22.3.05

Um mês depois

Um mês depois da vitória do PS nas eleições legislativas, o país entra de novo na normalidade democrática. Apresentado o Programa de Governo na Assembleia da República, Portugal arregaça as mangas - para esquecer três anos de passado (que tão penosos foram), para fazer o melhor que pode e/ou sabe, tendo em vista melhorar a vida daqueles que o habitam. Assiste-se, por todo o lado, a uma esperança cautelosa. Temos vontade de acreditar (acreditamos em segredo), mas, ao mesmo tempo, temos consciência dos problemas existentes e dos tempos difíceis que se avizinham.
Com uma maioria absoluta de deputados no Parlamento, o PS tem condições ímpares para governar o país. José Sócrates pediu esta oportunidade. Os portugueses resolveram dar-lha, entendendo - de forma racional - o que estava em jogo nestas eleições, votando pela essência e pouco pela aparência, que, nestes tempos que são os nossos, tanto prolifera. Entenderam que, nas eleições, estavam em causa os fundamentos do interesse colectivo, sem os quais nenhum sólido edifício social poderá ser construído.
A maioria absoluta de um só partido que agora sustenta o governo de Sócrates não lhe foi oferecida, no entanto, como uma espécie de carta branca. Se, em termos legislativos, os portugueses sufragaram um programa eleitoral que esperam ver cumprido - com essa atitude não disseram sim, de forma cega, a todas as propostas apresentadas. A maturidade política dos eleitores sabe distinguir as águas.

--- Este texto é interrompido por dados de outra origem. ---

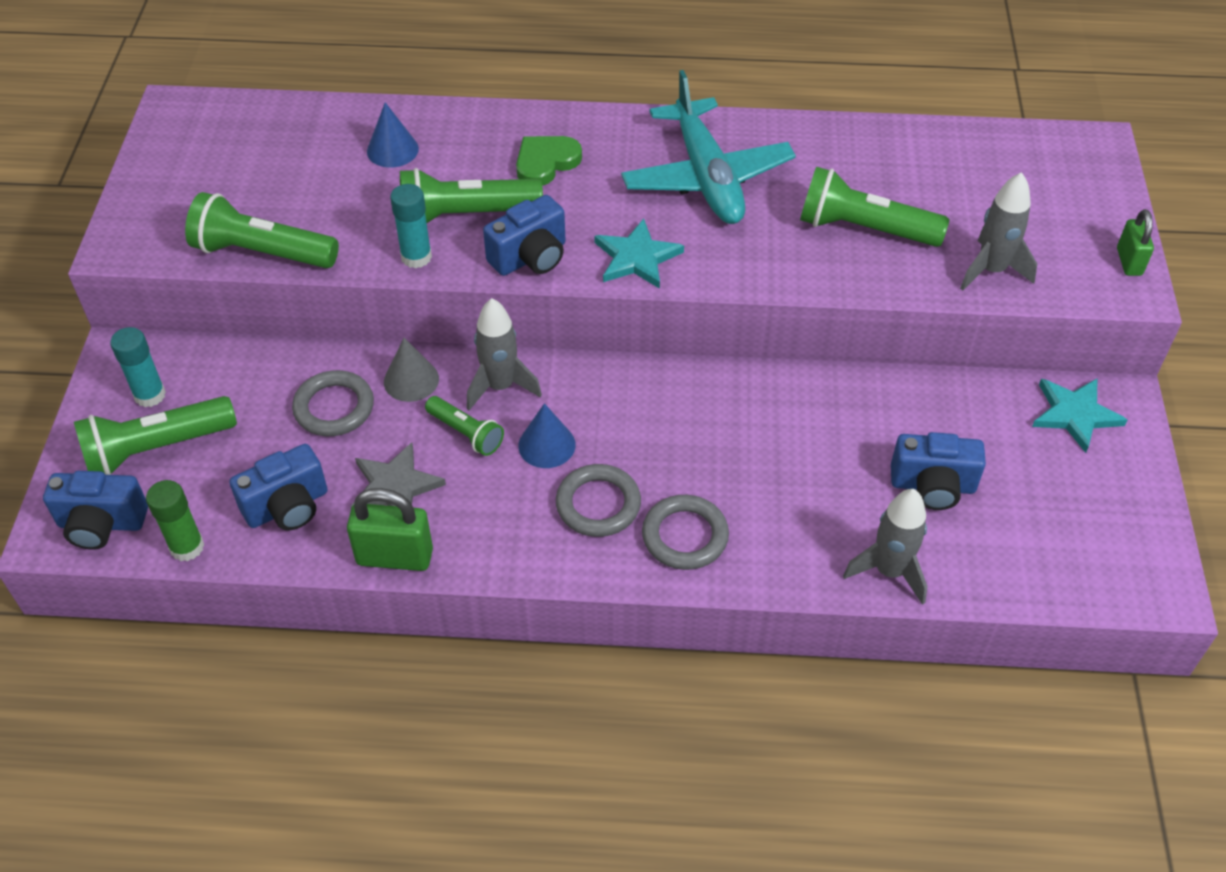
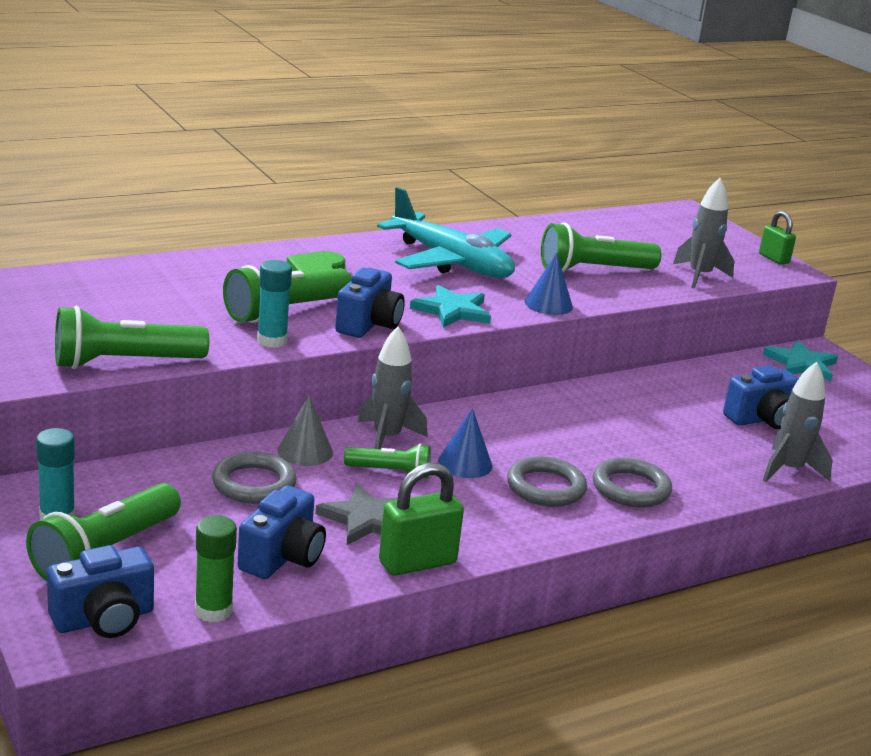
camera: 35 degrees left, 25 degrees down
blue cone [367,102,419,168] -> blue cone moved to [525,253,573,315]

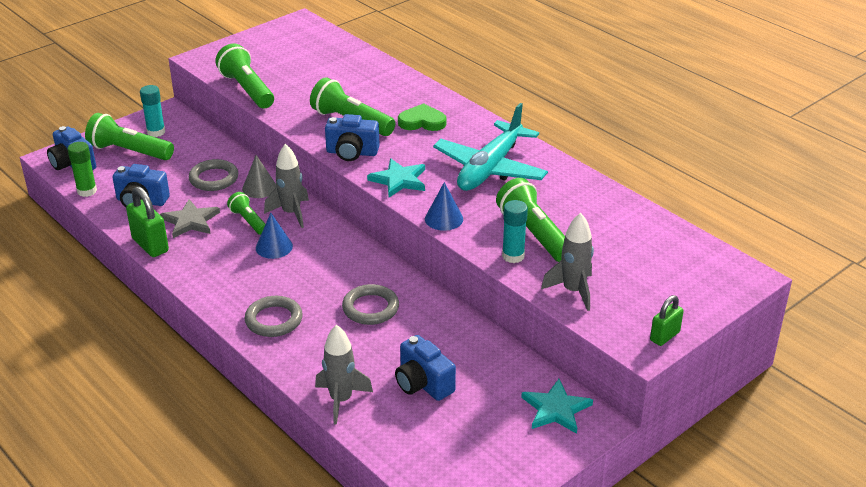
camera: 80 degrees right, 10 degrees up
turquoise glue stick [257,260,292,348] -> turquoise glue stick moved to [502,200,528,263]
green flashlight [344,443,431,479] -> green flashlight turned 150 degrees clockwise [227,192,265,235]
grey ring [507,456,587,507] -> grey ring moved to [342,284,399,325]

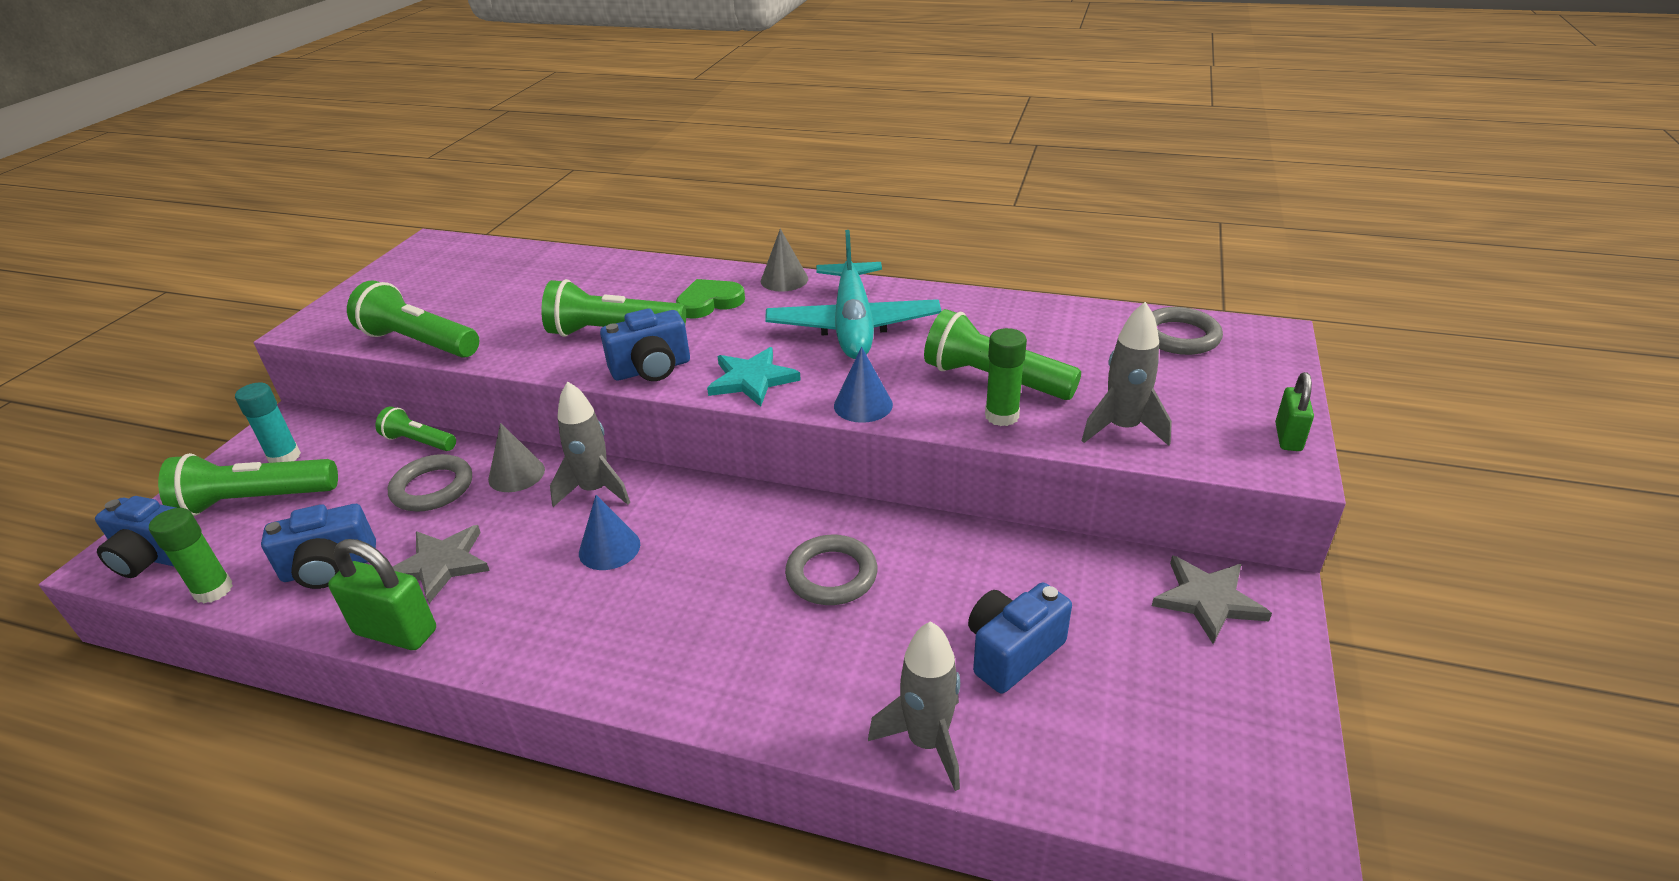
camera: 30 degrees left, 0 degrees up
green flashlight [227,192,265,235] -> green flashlight moved to [375,406,456,451]
grey ring [244,296,303,337] -> grey ring moved to [1152,307,1223,355]
blue camera [395,335,456,401] -> blue camera turned 120 degrees clockwise [968,583,1072,693]
turquoise glue stick [502,200,528,263] -> green glue stick [985,328,1027,426]
turquoise star [521,379,593,434] -> grey star [1152,555,1272,644]
none -> grey cone [761,229,808,292]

Apenas um exemplo: apesar de terem votado num partido que pugnará pela realização de um novo referendo sobre a despenalização do aborto, não creio que todos aprovem a mudança da lei que restringe a interrupção da gravidez.
Com a tomada de posse do novo governo vimos negada, de uma vez por todas, a ideia de que José Sócrates é uma versão esquerdista da vacuidade de Pedro Santana Lopes. Cremos que a sobriedade com que foi conduzida a cerimónia de tomada de posse (antecedida pela discrição na formação do executivo) não é, apenas, uma estratégia de promoção de uma nova imagem do poder. Embora tenha esse resultado, acredito que significa sobretudo a manifestação exterior de uma atitude interior perante o exercício governativo, que deseja centrar toda a actividade dos ministérios numa séria estratégia de resolução dos problemas do país, dispensando todo o espectáculo mediático desnecessário para apurar uma forte coordenação visando aumento da qualidade de vida dos portugueses, a construção de um país mais estruturado.

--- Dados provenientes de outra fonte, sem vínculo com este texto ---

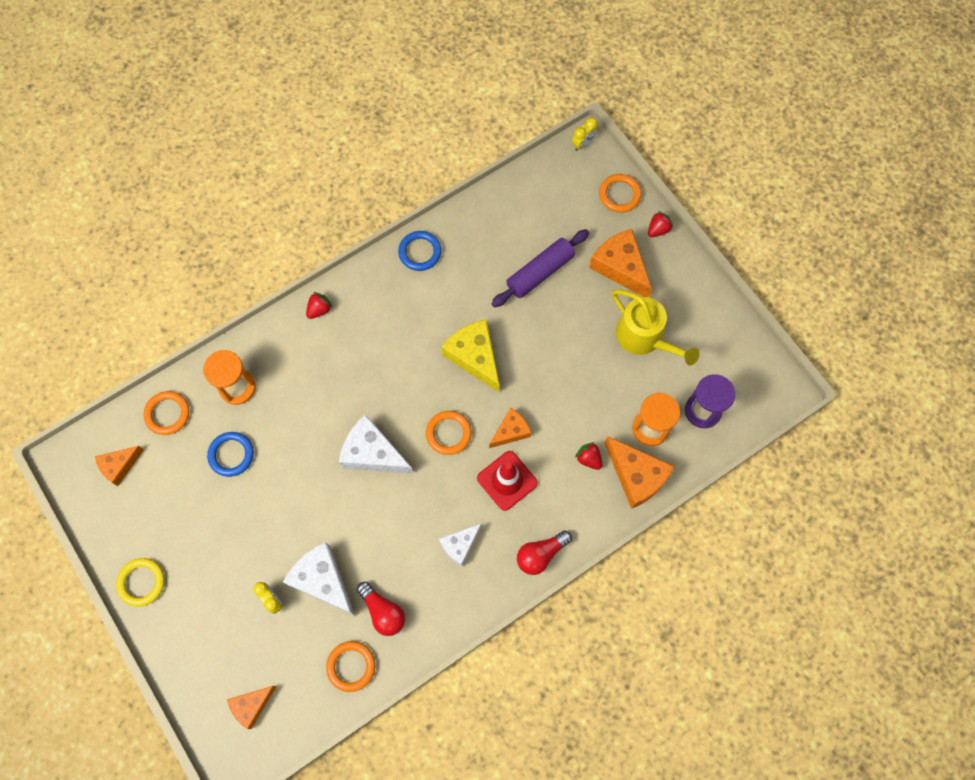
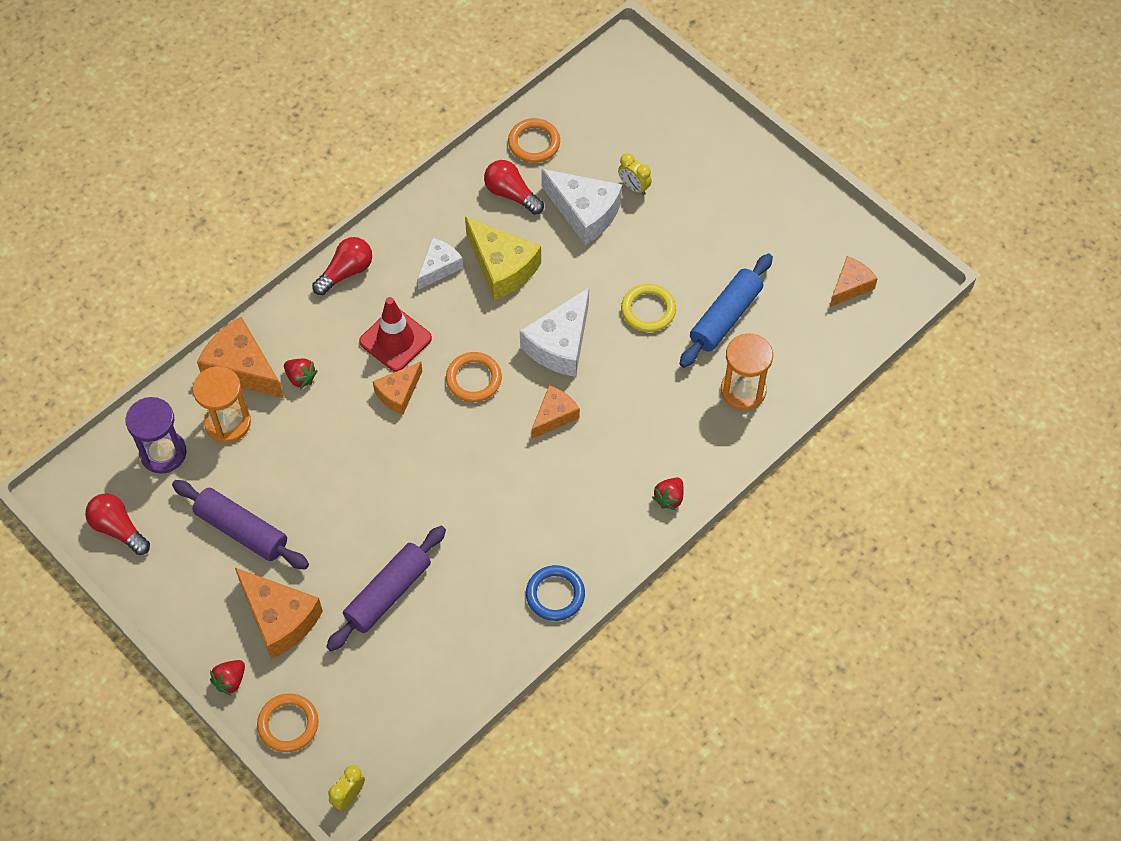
camera: 170 degrees right, 10 degrees down
yellow ring [116,558,165,607] -> yellow ring moved to [621,284,676,332]
orange ring [143,391,189,435] -> none
blue ring [207,432,254,477] -> blue rolling pin [680,254,773,368]
orange cheese [227,686,277,729] -> orange cheese moved to [532,385,580,439]
white cheese [339,414,414,474] -> white cheese turned 105 degrees clockwise [520,288,589,377]
yellow cheese [441,319,500,392] -> yellow cheese moved to [465,217,541,300]
yellow watering can [612,289,699,365] -> purple rolling pin [172,480,309,570]
none -> red light bulb [85,493,150,555]

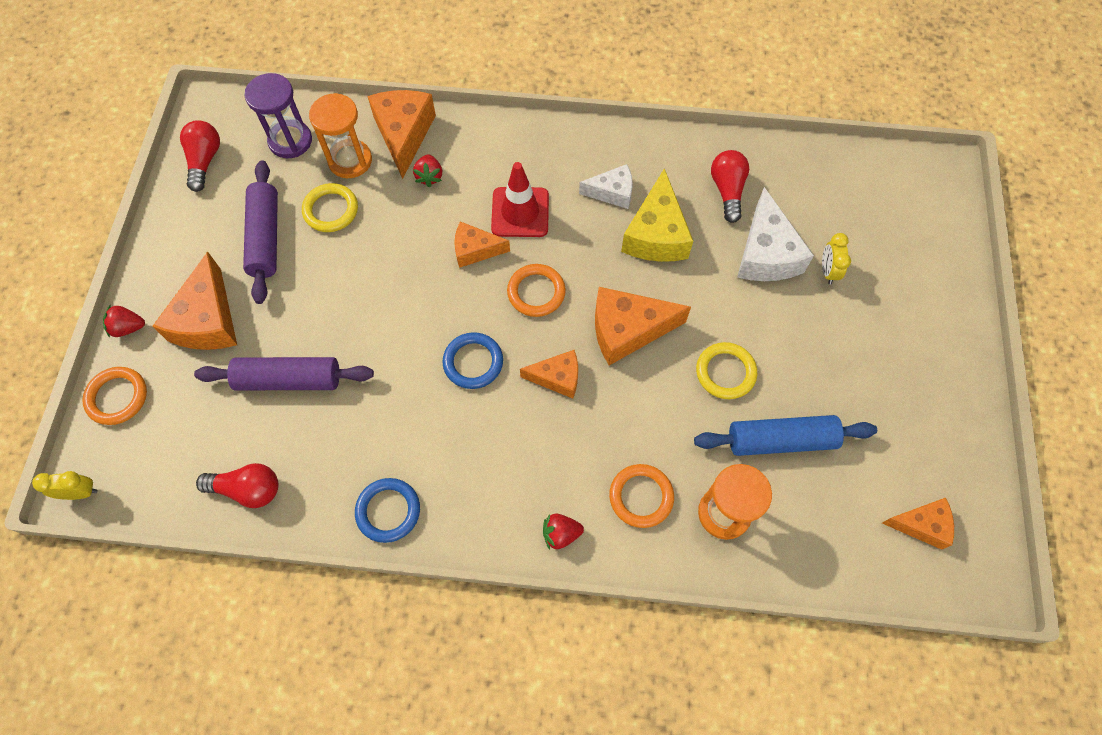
camera: 50 degrees right, 5 degrees up
red light bulb [312,237,372,295] -> red light bulb moved to [196,463,278,508]
orange ring [508,118,560,163] -> orange ring moved to [609,464,674,528]
white cheese [520,288,589,377] -> orange cheese [595,287,691,365]
none -> yellow ring [302,183,358,232]
none -> blue ring [442,332,503,389]

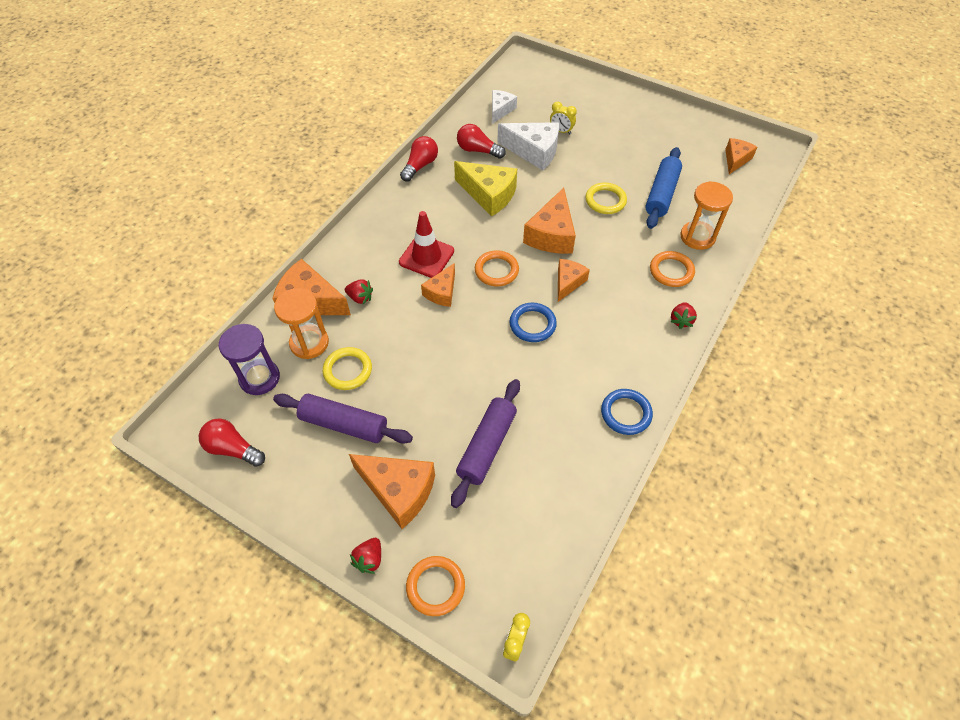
camera: 65 degrees left, 10 degrees down
red light bulb [196,463,278,508] -> red light bulb moved to [400,136,438,182]
white cheese [579,164,633,209] -> white cheese moved to [492,90,517,124]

José Sócrates não parece ter dúvidas sobre as dificuldades que tem de enfrentar. Entre outras, avulta uma multiplicidade de interesses instalados, com forte poder de influência - que o governo deverá vencer para fazer avançar Portugal. Os exemplos são variados: os farmacêuticos que desejam manter o monopólio da venda de medicamentos; os juízes que farão tudo para que o seu poder e os seus privilégios não sejam postos em causa; os médicos que tudo farão para não serem obrigados a trabalhar no interior do país; as gasolineiras que se oporão à venda de combustíveis nos hipermercados; os construtores que odiarão medidas duras de ordenamento do território; autarcas que combaterão a limitação dos seus mandatos; estudantes que rejeitarão qualquer medida que os chame à responsabilidade; empresários que torcerão o nariz a quaisquer medidas que os obriguem a respeitar os direitos dos trabalhadores...
A tarefa não se adivinha fácil. Esperemos que a força nascida de uma vitória tão esclarecedora nas eleições se concretize em medidas que cortem a direito, tendo em vista - sempre - o crescimento de Portugal.